Passage to read →
______

Europositron Rechargeable Aluminum Batteries
Europositron technology is based on nanoscale electrochemistry that is
said to allow production of rechargeable aluminum batteries providing
up to 20 times more capacity than current batteries. The materials
are said to be environmentally safe and fully recycleable. 1-2 years
to market.
| Table of contents |
Official Website
- http://www.europositron.com/
- http://www.europositron.com/en/index.html -
English site
- Introduction (http://www.europositron.com/en/background.html)
- Europositron compared with the current techniques (http://www.europositron.com/en/techniques.html)
- Manufacture of the prototypes (http://www.europositron.com/en/manufacturing.html)
- Business Plan (http://www.europositron.com/en/plan.html) summary
- http://www.europositron.com/en/index.html -
English site
- Business
Plan / Prospect (http://www.europositron.com/en/Europositron_BP.pdf) (pdf)
14 pages.
- http://www.europositron.com/sv/index.html - Pa Svenska (Sweedish)
- http://www.europositron.com/fi/index.html - Finnish
Overview
from [1] (http://www.europositron.com/en/background.html) and [2] (http://www.europositron.com/en/plan.html)
In 1989, Ab Europositron was founded to pursue a radical new theory which
had been propounded by Mr Rainer Partanen concerning one of the materials
which had been investigated before but had always run into the same
difficulties, namely the apparently insurmountable problem recharging
a sealed cell battery using aluminium. In Europositron technology metal
ions are reduced to metal in the normal temperature and with the calculated
defined current. Rainer Partanen has progressed the theory to the point
of detailed specifications of cell construction, the electrochemistry
involved and has registered patents covering all the necessary areas.
The fundamental basis of the Partanen technology can be applied to all formats of batteries, from tiny button batteries to high capacity stand-by power supplies. Using one of the most abundant metals available and incorporating existing manufacturing processes, this is an avenue which demands and deserves investigation to fruition.
Characteristics and Advantages
from [3] (http://www.europositron.com/en/background.html) and [4] (http://www.europositron.com/en/plan.html)
- Batteries of various sizes can be manufactured
- The creation of aluminium hydroxide is eliminated
Recharging for large number of cycles is possible.
- The technology applies to all existing methods of battery production including spiral wound sandwich examples.
- There is no "memory" effect.
- The application of Europositron technology does not require significant changes in either manufacturing or recharging equipment.
- The manufacturers do not have to design or build new machinery to produce new batteries which also means that manufacturers of user equipment, mobile phones, lap top computers etc will be able to use exactly the same bays and connection for the batteries as they now do.
- The new technology will not require new battery chargers to be engineered.

______

[Coordinates of limb landmarks]
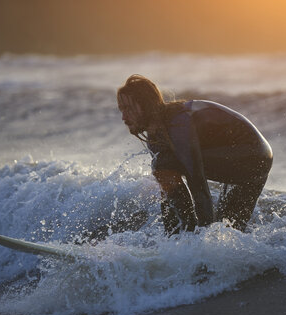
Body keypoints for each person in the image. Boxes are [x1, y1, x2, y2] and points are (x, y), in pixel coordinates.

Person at [117, 75, 273, 235]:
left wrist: (201, 241)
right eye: (121, 110)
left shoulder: (178, 123)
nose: (123, 117)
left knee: (163, 163)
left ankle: (190, 233)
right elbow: (168, 192)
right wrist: (169, 237)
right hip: (255, 161)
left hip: (252, 155)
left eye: (128, 109)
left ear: (146, 105)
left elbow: (197, 181)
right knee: (229, 231)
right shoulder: (156, 136)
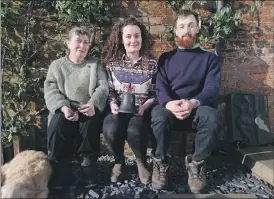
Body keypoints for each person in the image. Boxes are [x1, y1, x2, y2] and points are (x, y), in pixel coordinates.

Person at [150, 9, 221, 192]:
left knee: (212, 117)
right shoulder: (166, 58)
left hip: (197, 108)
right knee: (158, 115)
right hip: (171, 109)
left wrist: (192, 102)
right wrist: (169, 104)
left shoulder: (210, 59)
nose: (186, 30)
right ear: (175, 31)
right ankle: (160, 162)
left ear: (198, 28)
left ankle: (196, 164)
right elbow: (160, 86)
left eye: (191, 25)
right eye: (182, 26)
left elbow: (212, 89)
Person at [44, 26, 109, 189]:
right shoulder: (57, 65)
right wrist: (63, 107)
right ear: (68, 43)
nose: (82, 46)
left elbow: (102, 86)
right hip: (65, 108)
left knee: (89, 123)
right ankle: (61, 169)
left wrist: (93, 104)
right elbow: (50, 89)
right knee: (57, 124)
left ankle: (88, 167)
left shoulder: (95, 64)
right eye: (78, 41)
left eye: (86, 42)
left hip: (87, 107)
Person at [101, 16, 157, 185]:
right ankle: (119, 160)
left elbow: (156, 92)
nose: (133, 40)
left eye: (137, 36)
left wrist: (145, 105)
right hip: (118, 109)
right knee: (110, 129)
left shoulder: (152, 64)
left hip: (141, 110)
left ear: (142, 38)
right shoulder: (112, 64)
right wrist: (112, 103)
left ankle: (141, 161)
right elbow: (109, 90)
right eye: (128, 36)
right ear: (121, 39)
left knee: (135, 130)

______

Name every language in which the page on Europositron batteries lists a version of the official website.

Response → English, Swedish, Finnish